NEW YORK (TheStreet) -- In January on TheStreet, I cautioned that, although natural gas prices were soaring, we were heading for "a price drop for natural gas when the demand cools down as the weather gets warmer."
And now it's happening.
United States Natural Gas ETF (UNG), the main exchange-traded fund for natural gas, is down more than 5% for the last week. Southwestern Energy (SWN), a major player in the natural gas sector, is off nearly 4% for the last week due to a downgrade from Goldman Sachs. Also down 2.5% for the week with a large short float is natural gas firm Chesapeake Energy (CHK).
There are four reasons why investors should expect securities in the natural gas sector to fall even more.
1. Supply and Demand
In my January article, I said that natural gas prices would rise in the short term due to cold weather in the U.S. That certainly did transpire. United States Natural Gas is up more than 19% for 2014. Much of that rise was from speculators following the "hot money."
From that high, it is inevitable that the price of natural gas will decline. Why? The four-year run-up was not based on the economic fundamentals of supply-and-demand that are needed to sustain an increase.
2. Substituting Coal and Alternative Energy for Natural Gas
The economic principle of substitution is also forcing natural gas prices lower.
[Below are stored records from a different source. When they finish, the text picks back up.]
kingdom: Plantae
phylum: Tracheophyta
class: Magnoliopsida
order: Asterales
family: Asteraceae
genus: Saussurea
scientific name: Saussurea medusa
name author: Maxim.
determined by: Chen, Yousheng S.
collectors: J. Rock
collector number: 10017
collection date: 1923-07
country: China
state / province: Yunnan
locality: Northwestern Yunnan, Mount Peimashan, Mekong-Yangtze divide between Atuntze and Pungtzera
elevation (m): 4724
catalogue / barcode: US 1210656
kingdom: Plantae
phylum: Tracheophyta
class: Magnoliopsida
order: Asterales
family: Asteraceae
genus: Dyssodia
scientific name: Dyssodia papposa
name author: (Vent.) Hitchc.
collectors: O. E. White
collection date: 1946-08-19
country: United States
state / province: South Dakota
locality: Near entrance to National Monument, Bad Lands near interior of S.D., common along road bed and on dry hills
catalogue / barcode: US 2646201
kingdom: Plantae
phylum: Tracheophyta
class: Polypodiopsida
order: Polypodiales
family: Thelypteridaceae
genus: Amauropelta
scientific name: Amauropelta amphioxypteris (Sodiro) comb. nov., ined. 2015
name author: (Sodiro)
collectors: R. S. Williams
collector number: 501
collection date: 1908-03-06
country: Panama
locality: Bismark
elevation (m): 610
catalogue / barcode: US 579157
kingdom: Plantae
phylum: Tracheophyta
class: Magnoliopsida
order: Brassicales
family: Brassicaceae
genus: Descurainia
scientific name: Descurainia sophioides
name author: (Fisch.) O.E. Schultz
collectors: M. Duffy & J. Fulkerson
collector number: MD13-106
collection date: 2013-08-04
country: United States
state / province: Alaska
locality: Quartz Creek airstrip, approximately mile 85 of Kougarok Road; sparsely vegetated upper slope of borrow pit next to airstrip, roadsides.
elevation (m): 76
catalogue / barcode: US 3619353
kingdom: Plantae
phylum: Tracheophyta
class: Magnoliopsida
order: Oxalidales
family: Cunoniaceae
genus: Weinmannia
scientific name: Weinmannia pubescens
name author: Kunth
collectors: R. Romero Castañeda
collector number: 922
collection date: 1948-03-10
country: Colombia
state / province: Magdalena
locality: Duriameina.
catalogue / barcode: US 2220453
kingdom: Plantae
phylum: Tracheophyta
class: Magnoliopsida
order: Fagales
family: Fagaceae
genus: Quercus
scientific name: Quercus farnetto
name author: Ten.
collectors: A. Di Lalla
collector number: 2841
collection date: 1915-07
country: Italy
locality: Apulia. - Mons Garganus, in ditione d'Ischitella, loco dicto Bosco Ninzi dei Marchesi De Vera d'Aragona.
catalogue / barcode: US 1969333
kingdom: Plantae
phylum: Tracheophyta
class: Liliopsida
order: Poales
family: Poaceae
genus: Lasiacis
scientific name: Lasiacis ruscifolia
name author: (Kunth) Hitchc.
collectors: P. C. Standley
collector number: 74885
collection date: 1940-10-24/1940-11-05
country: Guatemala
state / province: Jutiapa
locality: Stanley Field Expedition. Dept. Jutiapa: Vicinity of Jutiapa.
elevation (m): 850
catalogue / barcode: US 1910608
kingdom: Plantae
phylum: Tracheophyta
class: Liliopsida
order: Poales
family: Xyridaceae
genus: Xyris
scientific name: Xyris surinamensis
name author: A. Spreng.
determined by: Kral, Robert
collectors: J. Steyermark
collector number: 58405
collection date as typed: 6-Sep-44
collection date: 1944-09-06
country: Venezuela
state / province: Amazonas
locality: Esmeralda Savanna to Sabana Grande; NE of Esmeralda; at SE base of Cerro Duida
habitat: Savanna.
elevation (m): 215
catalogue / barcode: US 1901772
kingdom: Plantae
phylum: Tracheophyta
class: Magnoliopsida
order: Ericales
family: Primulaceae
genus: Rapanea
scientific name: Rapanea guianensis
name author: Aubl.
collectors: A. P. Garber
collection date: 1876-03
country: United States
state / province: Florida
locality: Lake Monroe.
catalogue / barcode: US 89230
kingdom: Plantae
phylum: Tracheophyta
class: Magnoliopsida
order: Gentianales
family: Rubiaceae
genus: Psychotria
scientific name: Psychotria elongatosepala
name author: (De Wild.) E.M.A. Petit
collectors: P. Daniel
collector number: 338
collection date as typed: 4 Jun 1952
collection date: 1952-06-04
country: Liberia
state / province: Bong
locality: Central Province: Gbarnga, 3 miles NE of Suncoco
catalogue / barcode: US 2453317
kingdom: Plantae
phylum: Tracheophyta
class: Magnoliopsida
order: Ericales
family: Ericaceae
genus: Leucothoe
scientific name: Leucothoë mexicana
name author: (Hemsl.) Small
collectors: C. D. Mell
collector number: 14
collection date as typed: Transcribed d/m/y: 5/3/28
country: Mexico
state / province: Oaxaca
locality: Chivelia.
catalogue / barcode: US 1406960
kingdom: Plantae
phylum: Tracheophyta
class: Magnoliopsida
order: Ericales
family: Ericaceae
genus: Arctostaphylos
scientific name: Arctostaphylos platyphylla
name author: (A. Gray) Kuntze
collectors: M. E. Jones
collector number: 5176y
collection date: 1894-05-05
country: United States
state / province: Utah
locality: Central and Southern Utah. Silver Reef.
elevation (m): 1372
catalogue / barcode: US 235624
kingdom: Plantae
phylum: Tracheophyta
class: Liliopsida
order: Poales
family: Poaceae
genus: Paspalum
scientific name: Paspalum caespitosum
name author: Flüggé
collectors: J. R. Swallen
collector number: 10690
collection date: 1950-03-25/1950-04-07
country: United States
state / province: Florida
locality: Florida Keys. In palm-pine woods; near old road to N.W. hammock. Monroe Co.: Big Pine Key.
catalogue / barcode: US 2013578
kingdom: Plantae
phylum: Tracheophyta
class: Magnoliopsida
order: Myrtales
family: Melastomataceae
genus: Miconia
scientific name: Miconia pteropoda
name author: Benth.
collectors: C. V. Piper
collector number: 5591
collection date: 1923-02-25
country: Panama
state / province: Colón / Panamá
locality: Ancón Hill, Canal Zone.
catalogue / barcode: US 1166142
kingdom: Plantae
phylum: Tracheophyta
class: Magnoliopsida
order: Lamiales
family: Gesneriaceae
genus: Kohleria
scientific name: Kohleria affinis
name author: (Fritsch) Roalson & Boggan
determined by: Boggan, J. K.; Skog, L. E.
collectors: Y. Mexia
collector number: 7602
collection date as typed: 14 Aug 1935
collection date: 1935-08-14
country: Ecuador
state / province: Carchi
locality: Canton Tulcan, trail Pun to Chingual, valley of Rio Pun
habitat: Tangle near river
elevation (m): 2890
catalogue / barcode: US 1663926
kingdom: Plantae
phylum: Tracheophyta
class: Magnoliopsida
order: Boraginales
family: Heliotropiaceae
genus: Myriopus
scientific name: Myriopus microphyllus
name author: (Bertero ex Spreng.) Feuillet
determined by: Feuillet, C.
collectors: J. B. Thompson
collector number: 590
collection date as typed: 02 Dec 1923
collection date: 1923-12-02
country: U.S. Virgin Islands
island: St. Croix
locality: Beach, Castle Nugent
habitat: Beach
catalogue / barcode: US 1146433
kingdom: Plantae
Due to the four-year peak that natural gas prices hit as a result of speculation and the cold weather, usage of coal for electric utilities in the United States surged. According to data from the U.S. Energy Administration, if natural gas prices remain high, coal's percentage of power production will rise even more. And natural gas will drop in use at American power plants.
It is not just coal, either: natural gas also makes alternative energy power much more economically viable, too.